Word for word, return the lines from the start of the entries below through the line that has "518 242 7.25".

Data in this exercise
[Start of section]
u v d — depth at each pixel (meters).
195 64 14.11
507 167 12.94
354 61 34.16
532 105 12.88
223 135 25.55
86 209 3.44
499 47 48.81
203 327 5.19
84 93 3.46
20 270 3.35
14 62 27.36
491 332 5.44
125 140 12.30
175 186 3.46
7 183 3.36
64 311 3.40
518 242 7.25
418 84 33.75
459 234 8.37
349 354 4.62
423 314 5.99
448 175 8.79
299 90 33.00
[End of section]
Expected answer
u v d — depth at each pixel (meters).
195 64 14.11
507 167 12.94
354 61 34.16
532 105 12.88
223 135 25.55
86 209 3.44
499 47 48.81
203 327 5.19
84 93 3.46
20 270 3.35
14 62 27.36
491 332 5.44
125 140 12.30
175 186 3.46
7 183 3.36
64 311 3.40
518 242 7.25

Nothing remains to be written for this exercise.